Possibly a stupid question, but here it goes... I've been thinking about picking up a keg or two to get away from the bottling process. However, I don't have any fridge space, or really any room for a keezer at the moment. I was thinking I could force carb and leave the keg in the basement and fill a couple growlers or flip-tops at a time and refrigerate those. Is there any reason this wouldn't work? Thanks in advance!
Looks like he is bottling cold from the keg. Warm carbonated keg = foam as Sarcastro said. edit: but maybe the OP could keep the beer uncarbed with a little CO2 pressure and bottle when needed and use a carbonator cap to force carb a PET bottle. Shake it and toss it in the fridge.
Have you filled from a warm keg with this technique? I know you can fill from a warm keg with true counter pressure filler, but counter pressure filling is a pain.

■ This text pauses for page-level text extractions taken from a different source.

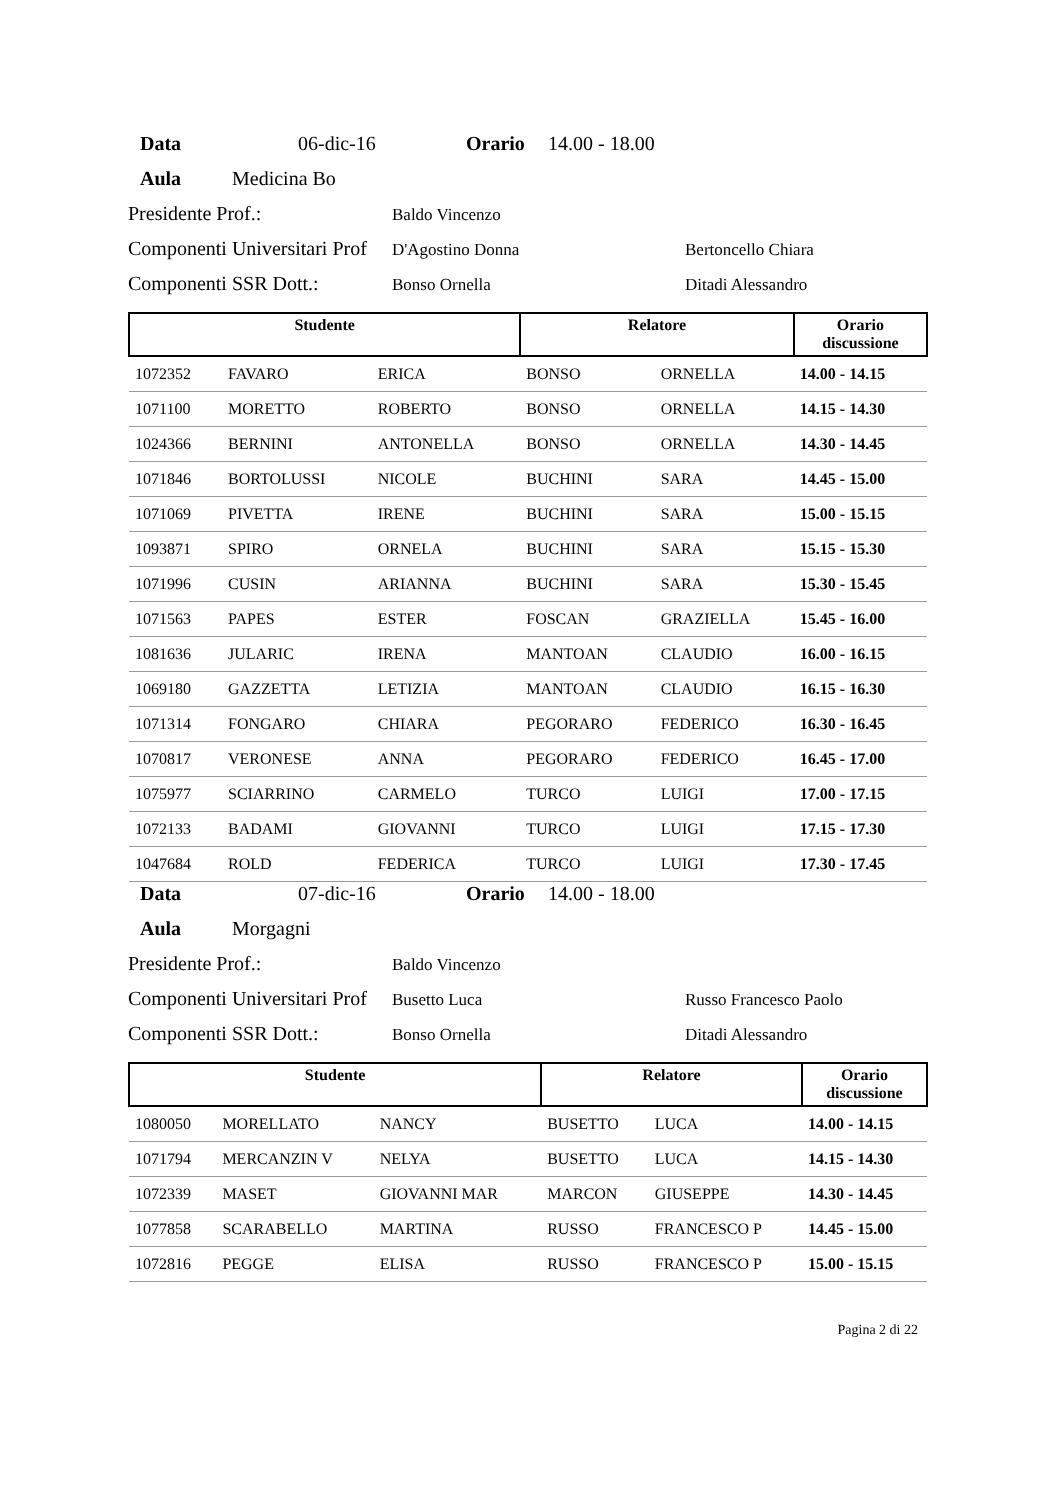Data 06-dic-16 Orario 14.00 - 18.00
Aula Medicina Bo
Presidente Prof.: Baldo Vincenzo
Componenti Universitari Prof D'Agostino Donna Bertoncello Chiara
Componenti SSR Dott.: Bonso Ornella Ditadi Alessandro
| Studente | | | Relatore | | Orario discussione |
| 1072352 | FAVARO | ERICA | BONSO | ORNELLA | 14.00 - 14.15 |
| 1071100 | MORETTO | ROBERTO | BONSO | ORNELLA | 14.15 - 14.30 |
| 1024366 | BERNINI | ANTONELLA | BONSO | ORNELLA | 14.30 - 14.45 |
| 1071846 | BORTOLUSSI | NICOLE | BUCHINI | SARA | 14.45 - 15.00 |
| 1071069 | PIVETTA | IRENE | BUCHINI | SARA | 15.00 - 15.15 |
| 1093871 | SPIRO | ORNELA | BUCHINI | SARA | 15.15 - 15.30 |
| 1071996 | CUSIN | ARIANNA | BUCHINI | SARA | 15.30 - 15.45 |
| 1071563 | PAPES | ESTER | FOSCAN | GRAZIELLA | 15.45 - 16.00 |
| 1081636 | JULARIC | IRENA | MANTOAN | CLAUDIO | 16.00 - 16.15 |
| 1069180 | GAZZETTA | LETIZIA | MANTOAN | CLAUDIO | 16.15 - 16.30 |
| 1071314 | FONGARO | CHIARA | PEGORARO | FEDERICO | 16.30 - 16.45 |
| 1070817 | VERONESE | ANNA | PEGORARO | FEDERICO | 16.45 - 17.00 |
| 1075977 | SCIARRINO | CARMELO | TURCO | LUIGI | 17.00 - 17.15 |
| 1072133 | BADAMI | GIOVANNI | TURCO | LUIGI | 17.15 - 17.30 |
| 1047684 | ROLD | FEDERICA | TURCO | LUIGI | 17.30 - 17.45 |
Data 07-dic-16 Orario 14.00 - 18.00
Aula Morgagni
Presidente Prof.: Baldo Vincenzo
Componenti Universitari Prof Busetto Luca Russo Francesco Paolo
Componenti SSR Dott.: Bonso Ornella Ditadi Alessandro
| Studente | | | Relatore | | Orario discussione |
| 1080050 | MORELLATO | NANCY | BUSETTO | LUCA | 14.00 - 14.15 |
| 1071794 | MERCANZIN V | NELYA | BUSETTO | LUCA | 14.15 - 14.30 |
| 1072339 | MASET | GIOVANNI MAR | MARCON | GIUSEPPE | 14.30 - 14.45 |
| 1077858 | SCARABELLO | MARTINA | RUSSO | FRANCESCO P | 14.45 - 15.00 |
| 1072816 | PEGGE | ELISA | RUSSO | FRANCESCO P | 15.00 - 15.15 |
Pagina 2 di 22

I have filled warm from a keg, huge mistake! No foaming issues when filling, but no foam in the glass either. Warmer temps cause CO2 to come out of solution faster, my Wee Heavy was fine at room temp, but then after bottling and chilling it is almost flat.
I've done this with success, you can definitely overcarb with the cap and shake method, but worst case you're out a liter or two. Not super convenient, but it does work.
You could take a large party bucket, fill it with ice water to chill the keg down on bottling day to avoid the warm beer issue. I used a half inch silicone flex tube to bridge the gap between my bottling wand and my perlick the other day and the result was ok but not really carbonated enough for me. I think I might try this next. The angle at the bottom seems promising.
I have a beer gun and I have a broken racking cane setup as shown in the video above. The racking cane bottler is so simple and easy. I love it for quick fills but if I'm bottling something for the cellar I go beer gun, which takes up way more time.
You could run a copper coil of beer in the fridge and dispense from there, leaving the keg and CO2 next to the fridge, probably wouldn't take up much more room than a milk jug. It would require you to drill a hole in the fridge though. This would probably work pretty well if you are only dispensing one or two at a time. Anymore than that you would end up with warm beer.
beer should not be dispensed through copper. tempting, but poison. the beer will leach enough copper to be a health concern. general rule - copper before fermentation ok (required even). copper after fermentation bad. Cheers.
Look into making a jockey box or something even.. Could help you out.. You'd go through some ice, and beer loss, but would work for what you've got going on. Would take up less space than a fridge, but would probably cost about the same by the time you get it all together.
I did not know that, i figured since we use it everywhere else, including household plumbing, it would be fine, and for this application it is a better temperature conductor than stainless. Thanks for the heads up.